Les témoignages suivants ont été recueillis entre 2011 et 2012 par RCN Justice & Démocratie et son partenaire local, l’association rwandaise HAGURUKA engagée dans la défense des droits des femmes et des enfants au Rwanda.

Ces paroles sont issues du projet « Accès des Femmes à la Terre » ( Beyond Raising Awareness : Shifting the Social Power Balance to Enable Women to Access Land ), financé par l’Ambassade du Royaume de Suède au Rwanda et ONU Femmes-Fonds pour l’égalité des sexes.

L’action poursuit un double objectif : d’une part, renforcer les capacités des femmes rwandaises à réclamer, exercer et protéger leurs droits fonciers reconnus par la loi, et d’autre part, les soutenir pour une meilleure gestion de leurs terres.

1/ S. Claver habite dans le village de Nganzo, cellule Rwebeya, secteur de Cyuve. Avant de participer aux dialogues sur les droits fonciers des femmes, il était persuadé que tout le patrimoine foncier laissé par leurs parents devait n’appartenir qu’à lui seul : « J’ai une sœur mais je ne pouvais pas lui donner une portion de la terre laissée par nos parents parce qu’elle devait la recevoir chez son mari.
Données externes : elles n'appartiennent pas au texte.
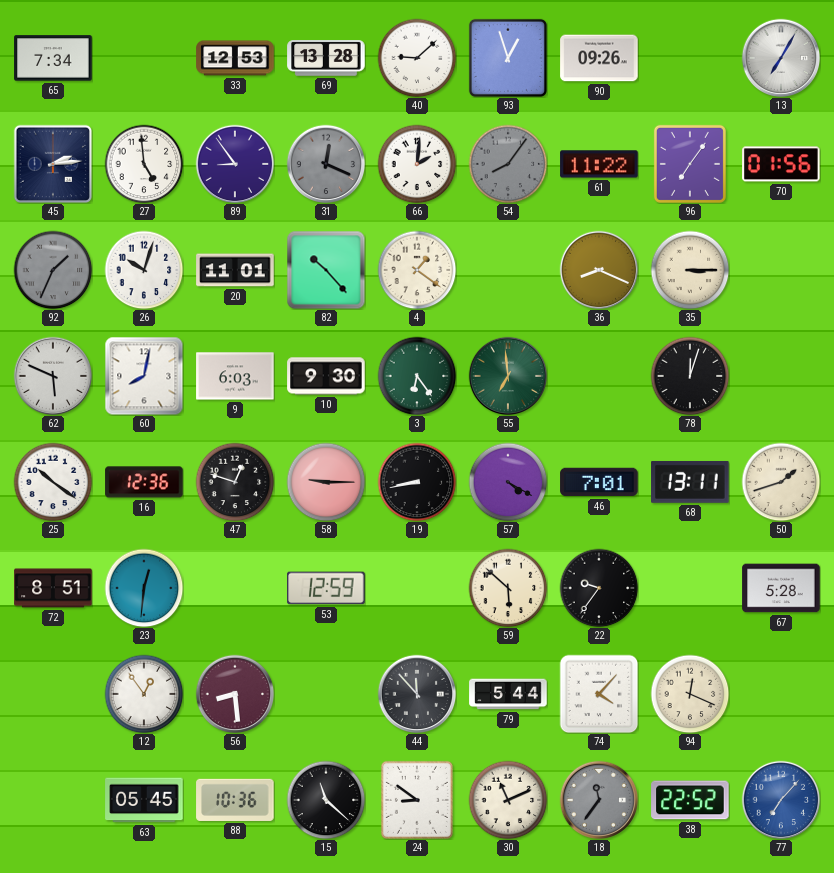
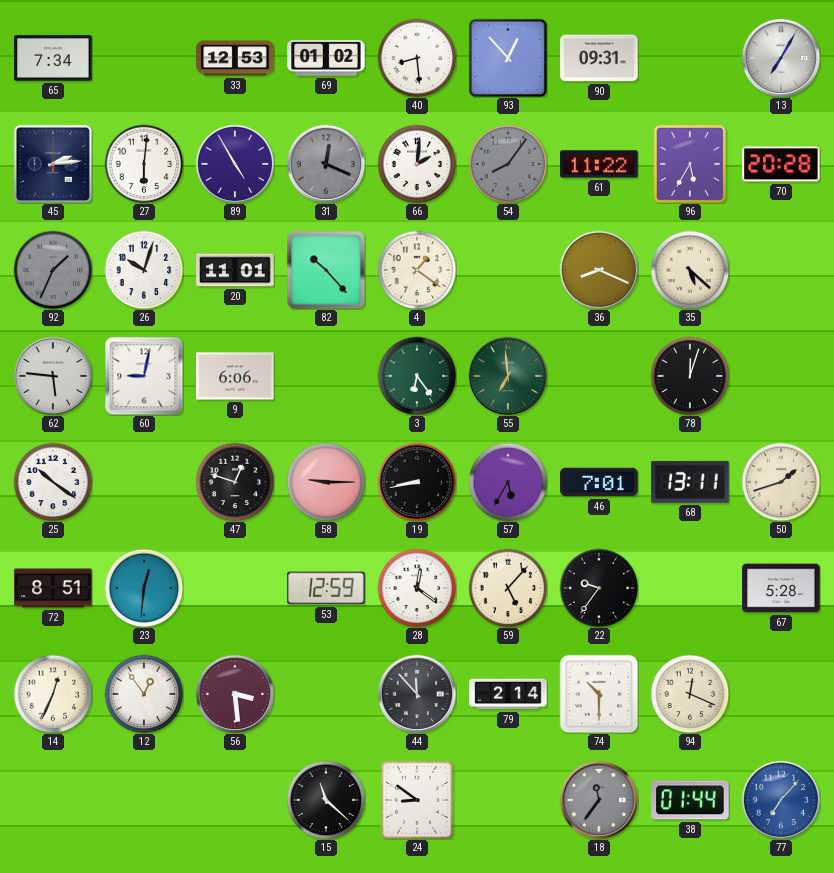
69: 13:28 -> 01:02
40: 9:08 -> 8:29
93: 12:57 -> 12:53
90: 09:26 -> 09:31
27: 4:59 -> 6:01
89: 8:54 -> 4:55
96: 7:06 -> 5:35
70: 01:56 -> 20:28
35: 3:15 -> 5:22
62: 5:49 -> 5:46
60: 8:02 -> 9:02
9: 6:03 -> 6:06
10: 9:30 -> none
16: 12:36 -> none
57: 4:20 -> 5:35
28: none -> 12:21
59: 5:52 -> 5:07
14: none -> 12:34
56: 8:29 -> 3:29
79: 5:44 -> 2:14
74: 4:07 -> 10:30
63: 05:45 -> none
88: 10:36 -> none
30: 11:11 -> none
38: 22:52 -> 01:44
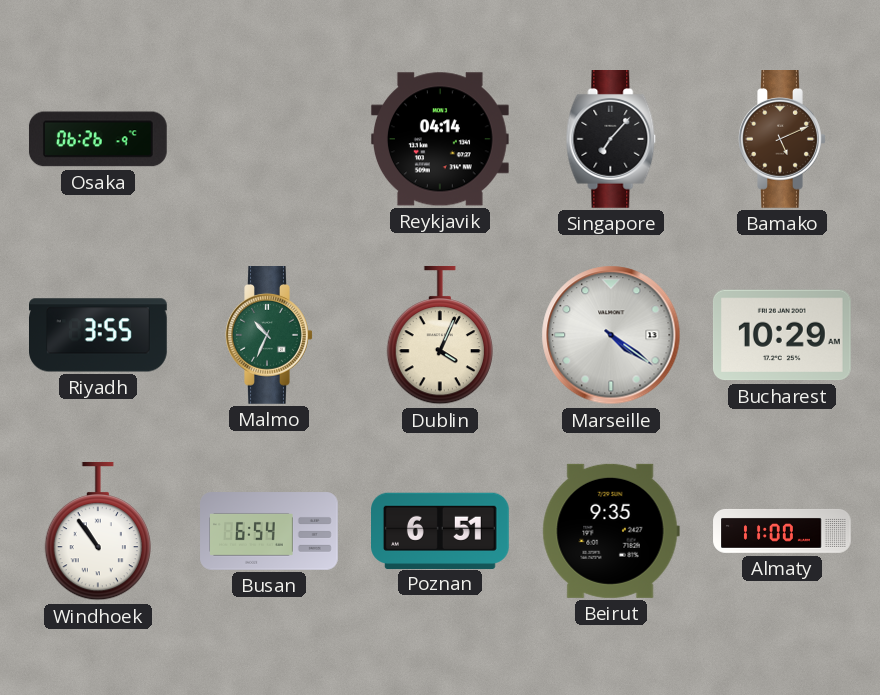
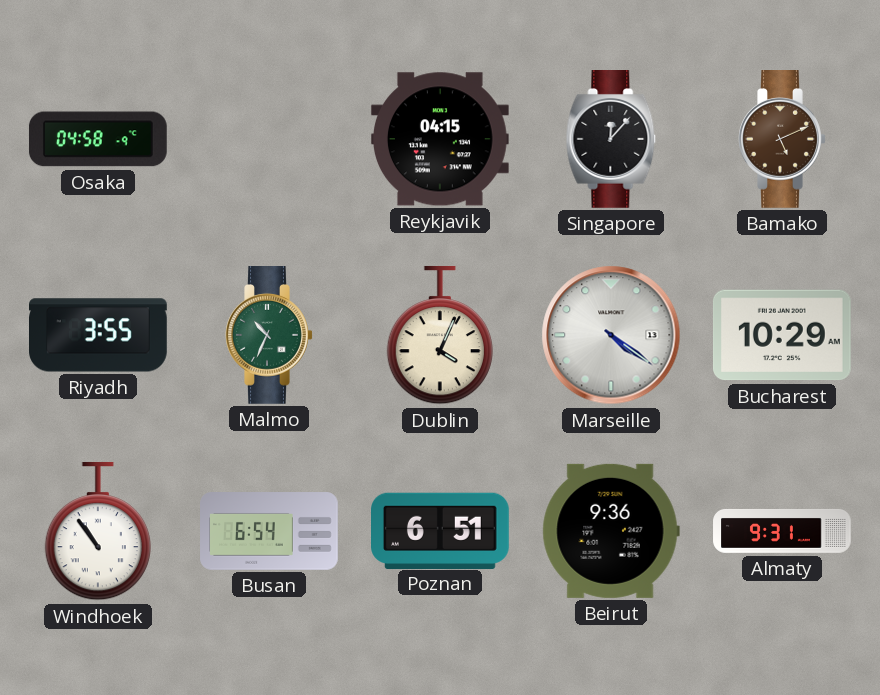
Osaka: 06:26 -> 04:58
Reykjavik: 04:14 -> 04:15
Singapore: 7:07 -> 12:07
Beirut: 9:35 -> 9:36
Almaty: 11:00 -> 9:31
Après la participation aux DV&DC [dialogues villageois et discussions communautaires], j’ai décidé de partager avec elle tout le patrimoine de nos parents et en parts égales » a-t-il affirmé.
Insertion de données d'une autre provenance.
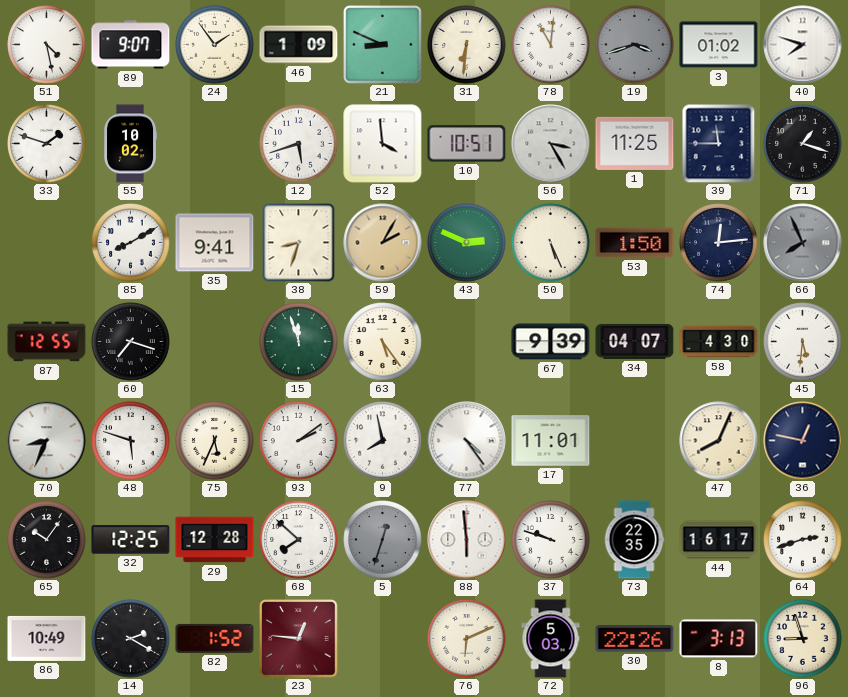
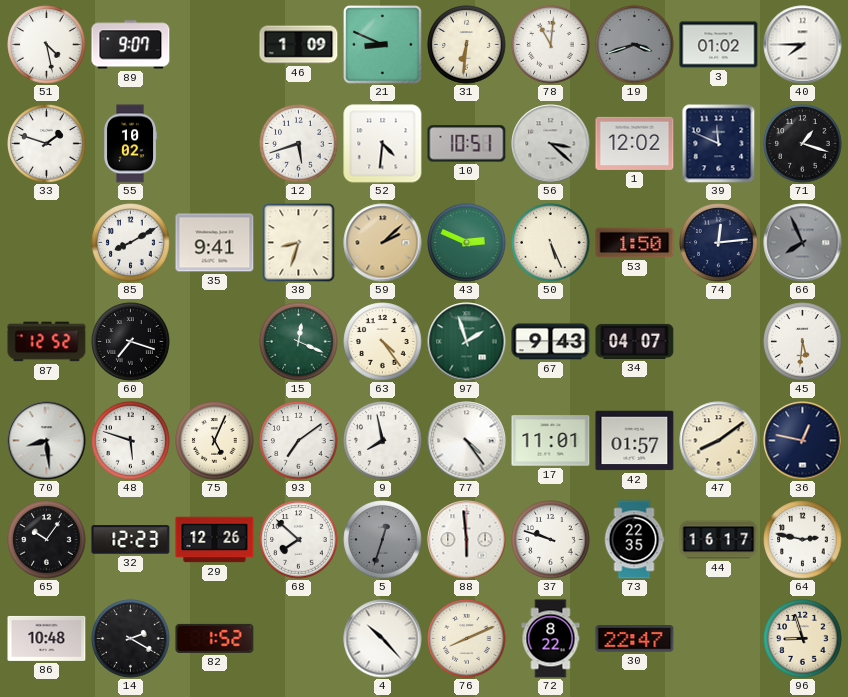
24: 1:54 -> none
40: 7:48 -> 7:45
52: 3:59 -> 4:31
56: 3:25 -> 3:22
1: 11:25 -> 12:02
39: 11:45 -> 11:49
59: 2:05 -> 2:08
87: 12:55 -> 12:52
15: 11:57 -> 12:19
63: 5:24 -> 4:24
97: none -> 1:57
67: 9:39 -> 9:43
58: 4:30 -> none
70: 8:34 -> 8:29
75: 5:34 -> 5:04
93: 2:09 -> 7:09
42: none -> 01:57
47: 8:04 -> 8:09
32: 12:25 -> 12:23
29: 12:28 -> 12:26
64: 2:42 -> 2:47
86: 10:49 -> 10:48
23: 12:46 -> none
4: none -> 10:23
76: 6:11 -> 8:11
72: 5:03 -> 8:22
30: 22:26 -> 22:47
8: 3:13 -> none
2/ M. Espérance est mère de trois enfants et souffre du VIH. Elle vit dans le secteur Kamegeri, district Nyamagabe, au Sud du Rwanda. Au décès de ces parents, elle a été exclue de la succession : son frère a distribué la terre aux autres frères et à ses enfants, sous prétexte qu’Espérance était une femme, et qu’il ne lui restait que quelques mois à vivre. Elle a saisi les autorités de base qui ne l’ont pas rétablie dans ses droits. La parajuriste U. J. l’a mise en contact avec le juriste de HAGURUKA dans leur secteur. Il a rédigé des conclusions et l’a soutenue pour intenter une action en justice. Au regard de la vulnérabilité psychologique, médicale et matérielle de M. Espérance, et de la position de force de son frère, HAGURUKA a décidé de lui payer un avocat. M. Espérance a gagné le procès et a récupéré ses terres. D’ailleurs, les autorités de base ont proposé de lui construire une maison. Elle est en bonne santé et témoigne que c’est grâce à HAGURUKA si elle est toujours en vie.
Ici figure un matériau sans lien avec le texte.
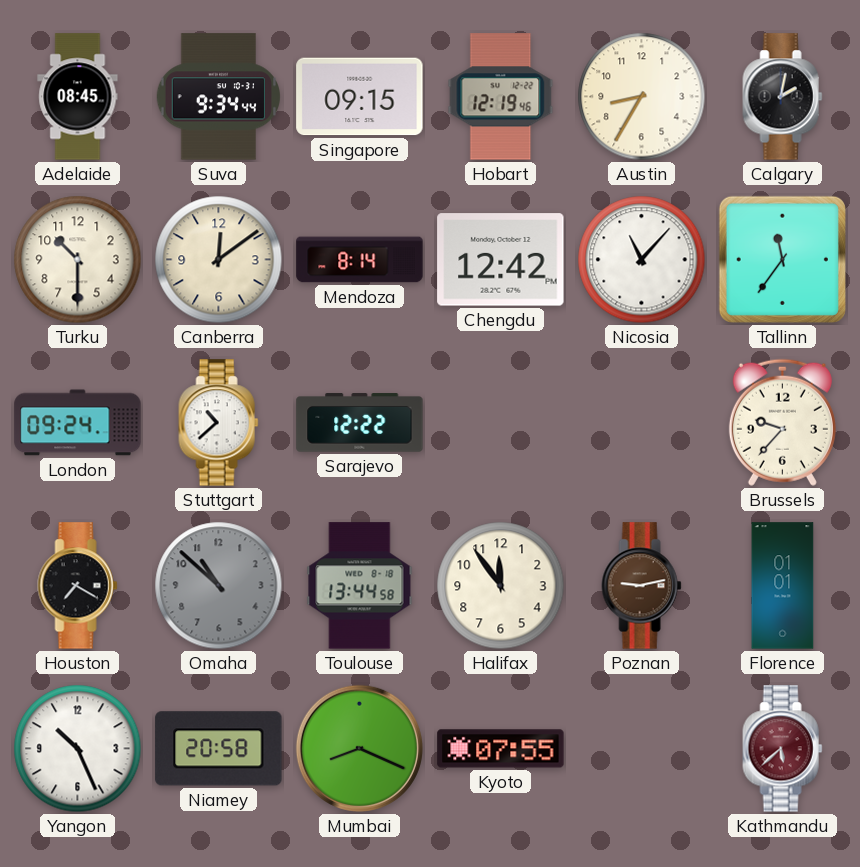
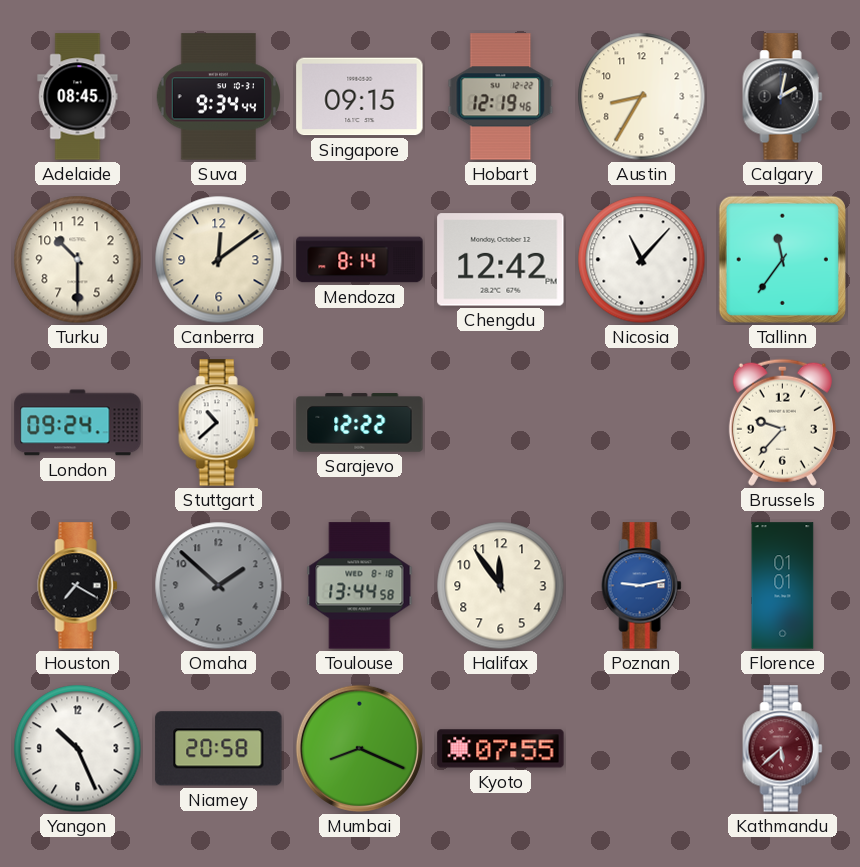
Omaha: 10:52 -> 1:52
Poznan dial: brown -> blue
3/ Suite à son retour au Rwanda en 1997, MU. B. a reçu une propriété foncière dans le secteur de Kamabuye, district Bugesera, province de l’Est. Dans le cadre de projets privés, un investisseur a décidé d’acheter les terres. Le prix a été négocié avec les différents propriétaires, et les autorités de base ont demandé à ce que la somme soit versée dans la caisse de la cellule. Au moment où elles ont remboursé les propriétaires, MU. B. était à l’hôpital. A son retour, le secrétariat exécutif de la cellule de Biharagu n’avait plus la somme qui devait lui être versée. Elle a donc essayé de réclamer ses droits à l’amiable. Le secrétariat exécutif devait soit lui rendre ses terres, soit lui en donner d’autres. Mais cet engagement n’a pas été tenu. Elle a fait part de ses problèmes au cours de cliniques juridiques mobiles, et a ensuite été soutenue par un juriste d’HAGURUKA. Décédée entre temps, sa fille KA. Sa. a poursuivi l’action avec l’aide d’un avocat. Suite à une médiation qui n’a pas abouti, ce dernier a opté pour une mise en demeure de l’investisseur, qui a finalement accepté de redonner la terre à KA. Sa.